--- Teks Halaman ---
== == ==

Meraba Masa Depan ”Si Jingga” dari Gorontalo
Gorontalo identik dengan cerahnya jingga jagung hibrida. Namun, tak ada aktivitas industri pengolahan skala besar. Jagung Gorontalo bergantung pada industri di daerah lain. Petani pun terpapar risiko instabilitas harga.
Dengan cekatan, Danial Djani (50) mengayunkan golok untuk menebasi daun rambat yang meliliti batang-batang pohon jagung di kebunnya. Entah berapa lama waktu yang ia butuhkan untuk menuntaskan pekerjaan itu sendiri karena 3 hektar kebun jagungnya itu tak bisa dibilang sempit.
Namun, itu hanyalah potongan kecil dari luasnya hamparan jagung di bukit-bukit yang membentang di kanan dan kiri Jalan Lingkar Luar Gorontalo (Gorontalo Outer Ring Road/GORR). Sebagian adalah milik 500 petani jagung dari Desa Ombulo, Kecamatan Limboto Barat, Kabupaten Gorontalo, Provinsi Gorontalo, seperti Danial.
Selama bertahun-tahun, mereka istikamah menanami sekitar 400 hektar lahan di sekitar GORR dengan berbagai jenis jagung hibrida, seperti BISI 18, BISI 959, dan NK 212. Hasilnya boleh dikatakan membahagiakan.
”Setahun panen dua-tiga kali. Waktu panen Mei lalu dapat 16 ton (jagung pipil) dari 3 hektar. Itu termasuk banyak,” kata Danial, Kamis (1/12/2022), sembari mengusap peluhnya dengan handuk ungu yang sedari tadi melingkar di lehernya.
Hasil tersebut ia jual ke seorang pengepul yang rutin mendatangi desa setiap kali panen dengan harga Rp 3.600 per kilogram tanpa mempertimbangkan kadar air. Artinya, ia mendapatkan Rp 57,6 juta dari jagung tanpa perlu mengeringkannya terlebih dahulu.
Setelah dikurangi modal tanam dan panen Rp 18 juta, ia meraup untung bersih Rp 39,6 juta. ”Kerja atau tidak kerja, saya tetap punya gaji Rp 6,6 juta per bulan selama setengah tahun,” kata Danial yang kini mengetuai sebuah kelompok tani beranggotakan 50-an orang.
Baca juga: Teori Sarung dan Lingkaran Problem Pangan
Desa Ombulo adalah satu dari ratusan desa di Gorontalo yang warganya mengandalkan jagung sebagai sumber penghidupan. Sejak resmi menjadi provinsi ke-32 Indonesia pada 5 Desember 2000, tepat 22 tahun lalu, pemerintah provinsi menetapkan jagung sebagai komoditas unggulan daerah.

== == ==

--- Entri Catatan ---
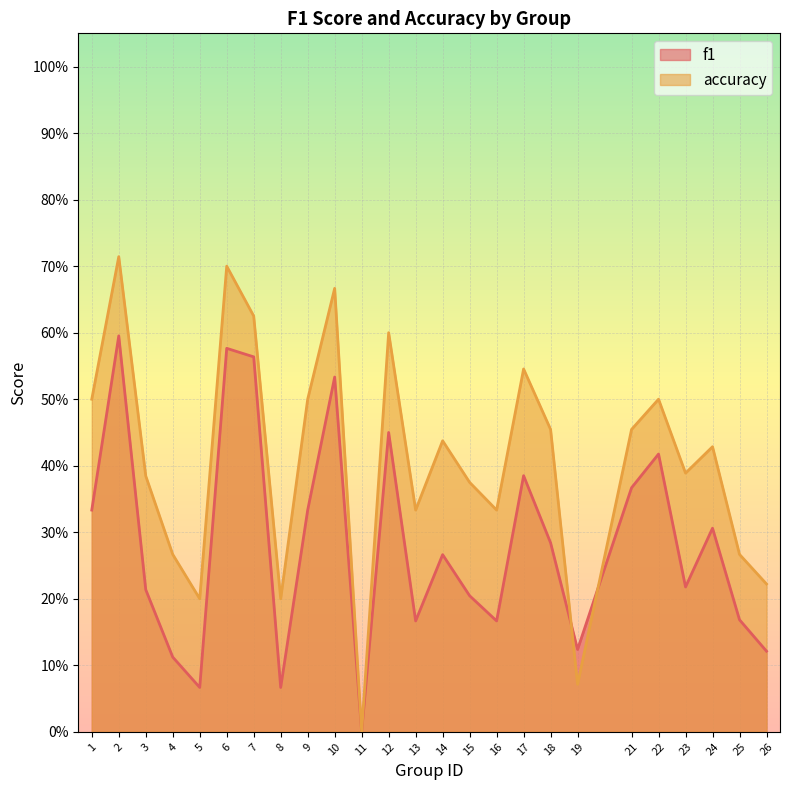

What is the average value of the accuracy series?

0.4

== == ==

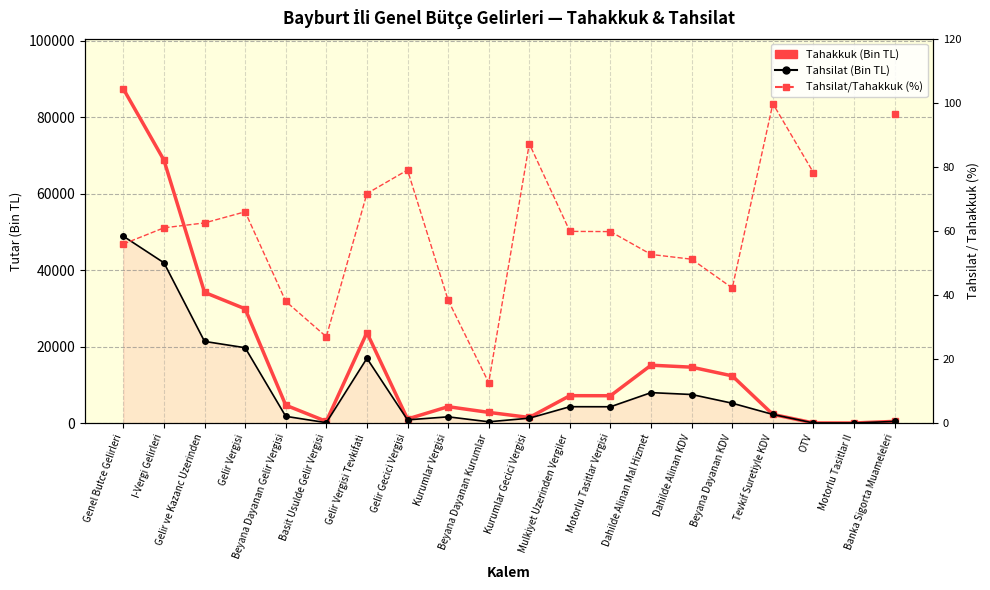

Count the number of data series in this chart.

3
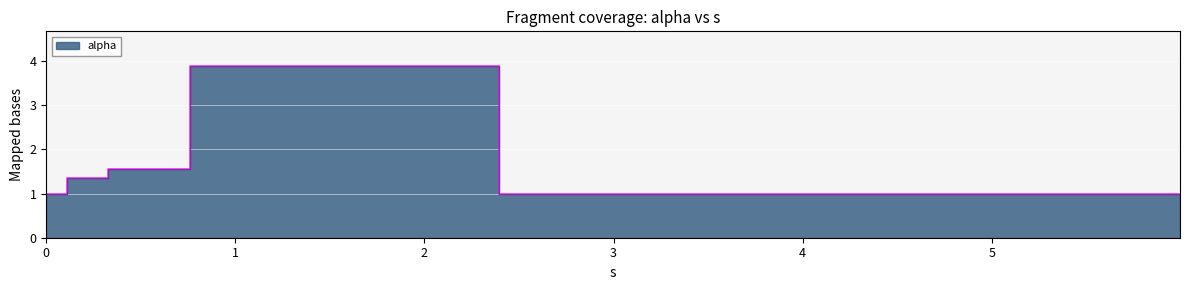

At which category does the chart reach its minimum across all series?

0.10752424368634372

== == ==

--- Petunjuk ---
(a) Salin persis baris-baris catatan di antara baris yang memuat "Count the number" dan baris yang memuat "0.10752424368634372", termasuk kedua baris itu, tanpa menyertakan gambar.
(b) Teruskan tulisan tentang jagung Gorontalo mulai setelah kalimat terakhirnya.

--- Jawaban ---
(a)
Count the number of data series in this chart.

3

At which category does the chart reach its minimum across all series?

0.10752424368634372

(b)
Saat itu, luas tanam jagung di Gorontalo hanya 42.844 hektar dengan produksi 118.181 ton. Produktivitas tanaman juga cuma 2,15 ton per hektar (Kompas, 7 Oktober 2002). Namun, para petani menanam dan terus menanam.
Kini, 340.500 hektar atau sekitar 27,38 persen dari 1,24 juta hektar daratan ”Serambi Madinah” telah menjadi kebun jagung. Diprediksi, tahun ini Gorontalo akan memanen 1,61 juta ton jagung pipil kering dengan produktivitas hampir 5 ton per hektar.
Rantai pasok
Setelah mengumpulkan jagung dari petani, para pengepul akan menjualnya kembali ke gudang-gudang yang tersebar di sekitar Kota Gorontalo dan Limboto, ibu kota Kabupaten Gorontalo, dengan selisih keuntungan sekitar Rp 500 per kg.
Kalau kita bawa 1 ton, mereka cuma mau bayar 680-700 ton, tetapi harganya tetap lebih bagus daripada pengepul.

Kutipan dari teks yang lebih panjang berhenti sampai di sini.